En voyant les sanctions prises par l’Union Européenne et le prix Sakharov décerné à l’opposition vénézuélienne ? Je n’ai pas l’impression que la gauche européenne a rempli son rôle. Ou alors la gauche européenne n’a aucune légitimité à porter le nom de « gauche ». La gauche est normalement synonyme de progression, de changement, d’une politique sociale et pas au service d’une politique libérale. Or c’est le rôle qu’elle a joué et qu’elle continue à jouer. La remise du prix Sakharov à l’opposition Vénézuélienne est une insulte à la démocratie. Tout comme le prix Nobel de la paix qui avait été décerné à Obama alors que c’est le président américain ayant commis le plus d’assassinats ciblés. Non la gauche n’a pas rempli son travail sur ce dossier.
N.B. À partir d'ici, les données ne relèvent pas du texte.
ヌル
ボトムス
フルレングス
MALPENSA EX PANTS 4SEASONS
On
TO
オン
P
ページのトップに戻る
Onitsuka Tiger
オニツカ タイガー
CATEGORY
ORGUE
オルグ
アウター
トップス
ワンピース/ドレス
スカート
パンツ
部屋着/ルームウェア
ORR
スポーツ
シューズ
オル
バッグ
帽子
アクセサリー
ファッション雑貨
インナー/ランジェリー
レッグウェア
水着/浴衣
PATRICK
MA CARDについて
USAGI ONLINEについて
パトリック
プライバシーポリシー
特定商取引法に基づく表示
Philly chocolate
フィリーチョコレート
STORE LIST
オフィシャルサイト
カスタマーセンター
Et puis qui sommes-nous pour décerner un prix de la démocratie ? Un peuple qui ne participe à la politique que quand il élit ses représentants tous les « x » années. Des représentants qui ont les mêmes noms depuis plusieurs générations, on peut parler de dynastie politique en Belgique avec les Michels, les De Croos, les De Clerks et consort. Un peuple qui accepte qu’on lui enlève ses libertés pour plus de sécurité. Un peuple dont la participation aux élections est en baisse…
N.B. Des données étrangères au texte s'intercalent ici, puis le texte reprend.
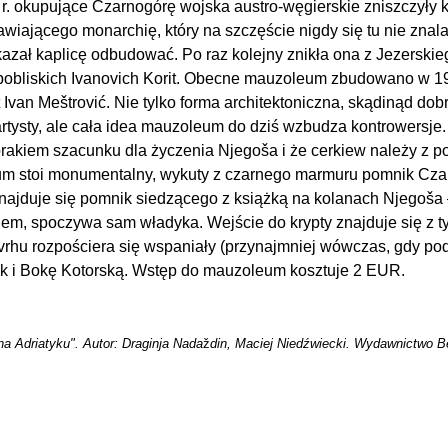
r. okupujące Czarnogórę wojska austro-węgierskie zniszczyły k
iającego monarchię, który na szczęście nigdy się tu nie znala
 kazał kaplicę odbudować. Po raz kolejny znikła ona z Jezerski
o pobliskich Ivanovich Korit. Obecne mauzoleum zbudowano w 197
 Ivan Meštrović. Nie tylko forma architektoniczna, skądinąd dob
rtysty, ale cała idea mauzoleum do dziś wzbudza kontrowersje.
rakiem szacunku dla życzenia Njegoša i że cerkiew należy z 
eum stoi monumentalny, wykuty z czarnego marmuru pomnik Cz
najduje się pomnik siedzącego z książką na kolanach Njegoša –
em, spoczywa sam władyka. Wejście do krypty znajduje się z t
 vrhu rozpościera się wspaniały (przynajmniej wówczas, gdy po
yk i Bokę Kotorską. Wstęp do mauzoleum kosztuje 2 EUR.
a Adriatyku". Autor: Draginja Nada
ž
din, Maciej Niedźwiecki. Wydawnictwo B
Au Venezuela, c’est le contraire : la participation aux élections est croissante. Ils connaissent leur constitution. Ils s’insurgent et ont le droit de s’insurger lorsque les décisions politiques ne correspondent pas à leurs attentes. Je pense qu’on devrait prendre exemple sur ce peuple. Pour eux, la politique est un devoir citoyen et pas un droit qu’ils ont refilé à des individus aux antipodes de la réalité du citoyen lambda.